2 When they heard him speak to them in Aramaic, they became very quiet.
Then Paul said: 3 “I am a Jew, born in Tarsus of Cilicia, but brought up in this city. I studied under Gamaliel and was thoroughly trained in the law of our ancestors. I was just as zealous for God as any of you are today. 4 I persecuted the followers of this Way to their death, arresting both men and women and throwing them into prison, 5 as the high priest and all the Council can themselves testify. I even obtained letters from them to their associates in Damascus, and went there to bring these people as prisoners to Jerusalem to be punished.
6 “About noon as I came near Damascus, suddenly a bright light from heaven flashed around me. 7 I fell to the ground and heard a voice say to me, ‘Saul!
Saul! Why do you persecute me?’
8 “‘Who are you, Lord?’ I asked.
“ ‘I am Jesus of Nazareth, whom you are persecuting,’ he replied. 9 My companions saw the light, but they did not understand the voice of him who was speaking to me.
10 “‘What shall I do, Lord?’ I asked.
“ ‘Get up,’ the Lord said, ‘and go into Damascus. There you will be told all that you have been assigned to do.’ 11 My companions led me by the hand into Damascus, because the brilliance of the light had blinded me.
12 “A man named Ananias came to see me. He was a devout observer of the law and highly respected by all the Jews living there. 13 He stood beside me and said, ‘Brother Saul, receive your sight!’ And at that very moment I was able to see him.
14 “Then he said: ‘The God of our ancestors has chosen you to know his will and to see the Righteous One and to hear words from his mouth. 15 You will be his witness to all people of what you have seen and heard. 16 And now what are you waiting for? Get up, be baptized and wash your sins away, calling on his name.’
This is called evangelism. We share our story with others. Notice that evangelism is not the same as church growth, but they are related. Church growth requires that you knock on doors, or pass out fliers, or pay for advertising that will entice people to come to church. These are all ways of getting people who already know Christ to come to our church. But evangelism is being willing to talk to people who believe that they are victims of injustice and bigotry. We share our stories about our savior who has transformed our lives.
Humankind suffers from all kinds of problems. It is tempting to think that these problems are caused by injustice and bigotry, and we are victims. This is false.

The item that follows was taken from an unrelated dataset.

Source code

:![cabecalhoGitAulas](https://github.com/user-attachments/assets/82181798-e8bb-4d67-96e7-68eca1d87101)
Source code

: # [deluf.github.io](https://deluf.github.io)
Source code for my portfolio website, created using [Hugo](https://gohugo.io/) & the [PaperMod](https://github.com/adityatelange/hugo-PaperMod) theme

Our problems are caused by sin and we need a savior. We know this because Jesus is that savior and he has given us new life. We share our stories of new life with those who still believe that they are victims. We invite them into a relationship with our savior Jesus Christ. This is the spiritual practice of sharing your faith. Let’s pray.
Lord Jesus, we thank you for all that you have done for us. We thank you for the transformation to new life we have experienced. Give us opportunities to share our stories about the benefits of having you in our lives. This we pray in your glorious name. Amen.